Would you please return the lines of the entries below starting at the line that has "TASK-860: none -> present" and ending at the line that has "#434, owner: 罗海峰 -> 梁梓涵", both included, exactly as they are?
- - -
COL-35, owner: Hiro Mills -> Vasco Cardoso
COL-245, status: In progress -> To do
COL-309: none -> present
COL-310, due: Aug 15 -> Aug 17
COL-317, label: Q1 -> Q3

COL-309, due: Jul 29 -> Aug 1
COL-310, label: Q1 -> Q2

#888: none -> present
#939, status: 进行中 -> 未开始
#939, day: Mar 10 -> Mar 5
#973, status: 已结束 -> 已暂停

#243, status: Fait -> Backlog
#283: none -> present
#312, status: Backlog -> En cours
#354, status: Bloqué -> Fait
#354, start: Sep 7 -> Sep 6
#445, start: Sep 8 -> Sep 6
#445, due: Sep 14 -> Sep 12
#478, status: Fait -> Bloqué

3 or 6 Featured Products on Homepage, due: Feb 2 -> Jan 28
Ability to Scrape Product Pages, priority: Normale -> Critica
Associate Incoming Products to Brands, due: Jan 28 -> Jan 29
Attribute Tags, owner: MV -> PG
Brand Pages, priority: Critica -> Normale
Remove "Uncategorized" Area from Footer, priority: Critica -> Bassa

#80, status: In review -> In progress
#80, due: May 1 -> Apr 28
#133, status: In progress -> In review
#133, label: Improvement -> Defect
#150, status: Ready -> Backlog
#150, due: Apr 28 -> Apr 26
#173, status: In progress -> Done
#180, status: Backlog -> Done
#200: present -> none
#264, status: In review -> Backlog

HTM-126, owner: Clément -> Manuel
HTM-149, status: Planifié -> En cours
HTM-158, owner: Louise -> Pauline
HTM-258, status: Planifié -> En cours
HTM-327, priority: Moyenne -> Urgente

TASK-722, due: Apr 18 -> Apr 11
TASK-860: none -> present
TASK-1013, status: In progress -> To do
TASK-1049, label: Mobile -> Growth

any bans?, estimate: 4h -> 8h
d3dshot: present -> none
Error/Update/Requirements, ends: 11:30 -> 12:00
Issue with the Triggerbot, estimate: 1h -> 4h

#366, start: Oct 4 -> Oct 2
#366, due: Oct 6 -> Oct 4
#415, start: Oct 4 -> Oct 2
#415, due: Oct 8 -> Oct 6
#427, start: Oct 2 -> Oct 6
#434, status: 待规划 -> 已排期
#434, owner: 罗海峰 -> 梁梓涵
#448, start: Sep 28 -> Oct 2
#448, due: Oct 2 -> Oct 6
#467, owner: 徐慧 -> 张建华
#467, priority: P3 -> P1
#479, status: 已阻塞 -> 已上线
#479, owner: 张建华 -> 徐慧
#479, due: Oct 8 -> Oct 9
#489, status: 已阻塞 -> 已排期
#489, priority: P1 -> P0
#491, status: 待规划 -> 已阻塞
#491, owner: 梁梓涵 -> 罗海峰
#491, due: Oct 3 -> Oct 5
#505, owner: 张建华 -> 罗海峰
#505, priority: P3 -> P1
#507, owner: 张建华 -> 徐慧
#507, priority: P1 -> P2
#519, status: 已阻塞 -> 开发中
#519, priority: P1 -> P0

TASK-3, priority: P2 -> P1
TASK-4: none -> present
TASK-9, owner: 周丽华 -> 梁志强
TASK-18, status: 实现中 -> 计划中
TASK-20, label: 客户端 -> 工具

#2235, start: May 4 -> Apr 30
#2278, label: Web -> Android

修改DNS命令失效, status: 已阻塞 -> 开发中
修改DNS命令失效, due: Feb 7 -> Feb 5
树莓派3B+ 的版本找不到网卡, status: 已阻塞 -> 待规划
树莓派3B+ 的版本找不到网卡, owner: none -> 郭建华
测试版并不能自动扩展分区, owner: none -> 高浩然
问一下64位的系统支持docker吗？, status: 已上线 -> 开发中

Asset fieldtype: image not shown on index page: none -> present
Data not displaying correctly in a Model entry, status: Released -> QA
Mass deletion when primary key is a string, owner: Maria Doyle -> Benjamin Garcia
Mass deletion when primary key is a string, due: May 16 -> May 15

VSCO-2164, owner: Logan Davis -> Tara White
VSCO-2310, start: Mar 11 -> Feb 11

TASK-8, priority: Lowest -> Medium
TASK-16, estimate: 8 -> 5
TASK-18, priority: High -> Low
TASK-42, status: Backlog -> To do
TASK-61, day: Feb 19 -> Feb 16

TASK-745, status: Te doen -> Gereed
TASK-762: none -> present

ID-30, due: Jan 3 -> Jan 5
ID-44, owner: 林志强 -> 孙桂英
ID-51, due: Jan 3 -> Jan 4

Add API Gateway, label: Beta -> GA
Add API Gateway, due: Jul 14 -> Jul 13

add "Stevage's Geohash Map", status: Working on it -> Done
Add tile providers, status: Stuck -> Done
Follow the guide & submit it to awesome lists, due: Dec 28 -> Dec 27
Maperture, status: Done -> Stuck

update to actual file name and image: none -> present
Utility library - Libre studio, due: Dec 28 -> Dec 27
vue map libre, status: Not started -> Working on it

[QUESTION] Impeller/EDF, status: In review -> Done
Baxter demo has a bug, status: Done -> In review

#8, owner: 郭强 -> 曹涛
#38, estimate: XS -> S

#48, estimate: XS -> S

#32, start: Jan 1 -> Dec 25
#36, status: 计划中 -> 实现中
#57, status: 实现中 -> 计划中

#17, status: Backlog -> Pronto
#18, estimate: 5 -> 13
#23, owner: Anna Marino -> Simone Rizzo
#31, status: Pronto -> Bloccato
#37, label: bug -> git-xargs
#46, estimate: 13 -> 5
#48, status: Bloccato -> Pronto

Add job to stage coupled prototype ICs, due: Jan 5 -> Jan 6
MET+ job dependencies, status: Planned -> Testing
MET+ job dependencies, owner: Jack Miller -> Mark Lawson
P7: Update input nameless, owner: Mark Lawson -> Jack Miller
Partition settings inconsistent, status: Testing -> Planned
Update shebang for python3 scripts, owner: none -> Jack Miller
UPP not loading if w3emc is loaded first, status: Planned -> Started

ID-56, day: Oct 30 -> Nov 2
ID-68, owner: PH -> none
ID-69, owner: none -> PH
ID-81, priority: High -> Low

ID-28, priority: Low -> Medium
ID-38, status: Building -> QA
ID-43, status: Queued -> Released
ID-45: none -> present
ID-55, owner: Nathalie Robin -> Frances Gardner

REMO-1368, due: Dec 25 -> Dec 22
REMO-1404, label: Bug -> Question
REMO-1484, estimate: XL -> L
- - -
Solution to this problem:
TASK-860: none -> present
TASK-1013, status: In progress -> To do
TASK-1049, label: Mobile -> Growth

any bans?, estimate: 4h -> 8h
d3dshot: present -> none
Error/Update/Requirements, ends: 11:30 -> 12:00
Issue with the Triggerbot, estimate: 1h -> 4h

#366, start: Oct 4 -> Oct 2
#366, due: Oct 6 -> Oct 4
#415, start: Oct 4 -> Oct 2
#415, due: Oct 8 -> Oct 6
#427, start: Oct 2 -> Oct 6
#434, status: 待规划 -> 已排期
#434, owner: 罗海峰 -> 梁梓涵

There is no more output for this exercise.